REQUIRED WORK: When you transcribe the listing that follows, keep every line exact and skip any picture.

COLLECTED DATA:
◇ ◇ ◇ ◇

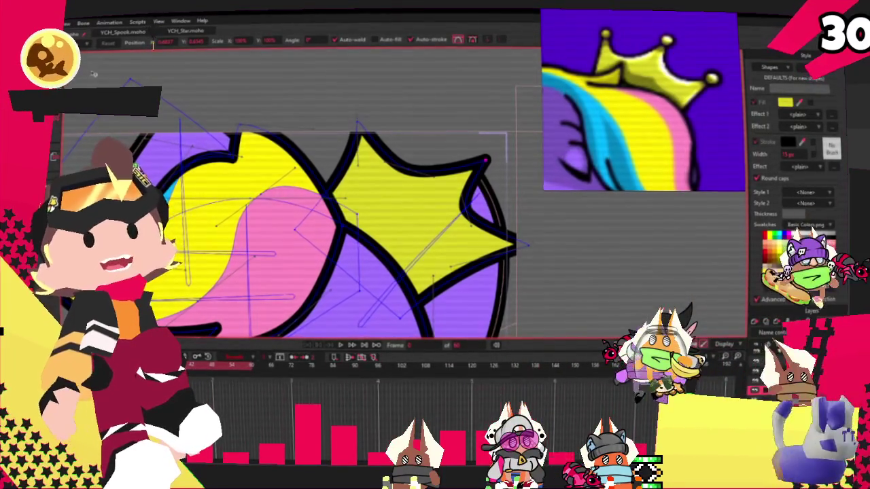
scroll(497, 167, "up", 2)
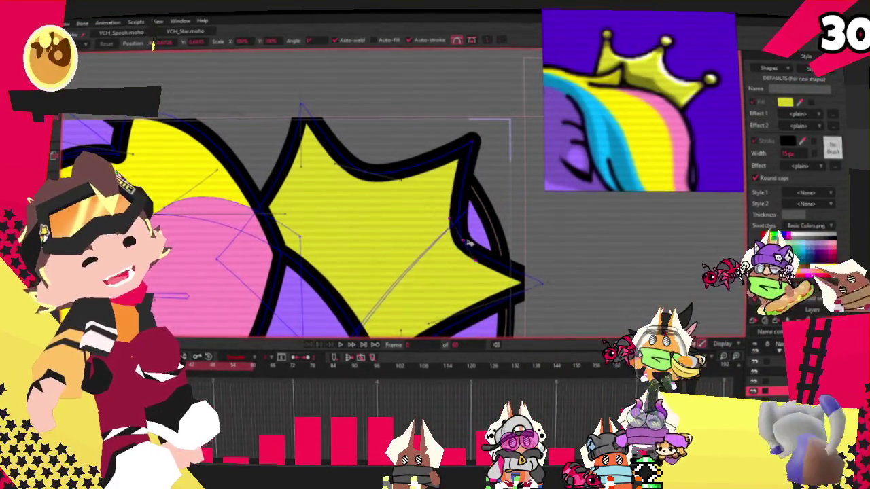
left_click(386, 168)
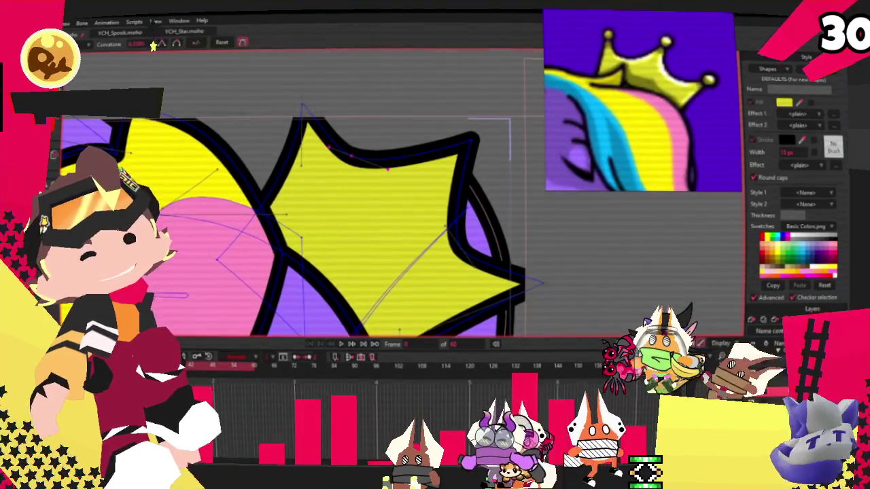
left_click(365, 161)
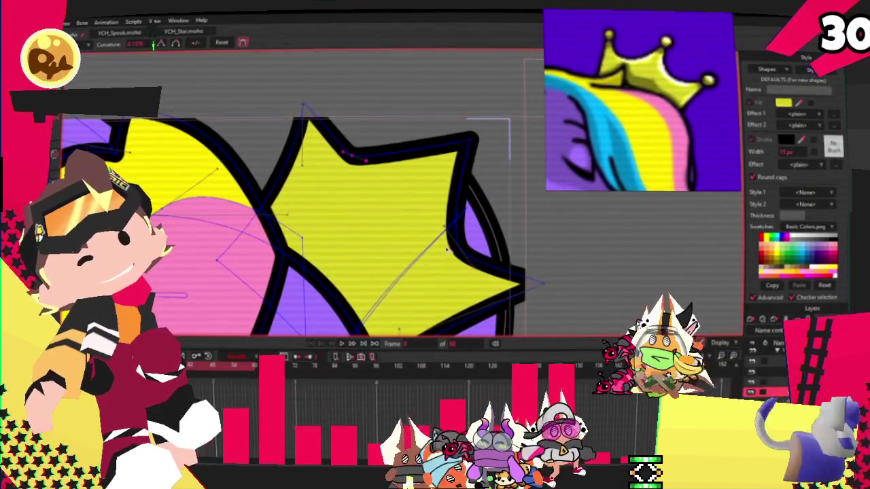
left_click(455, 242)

◇ ◇ ◇ ◇

WRITTEN REPLY:
scroll(497, 167, "up", 2)
left_click(386, 168)
left_click(365, 161)
left_click(455, 242)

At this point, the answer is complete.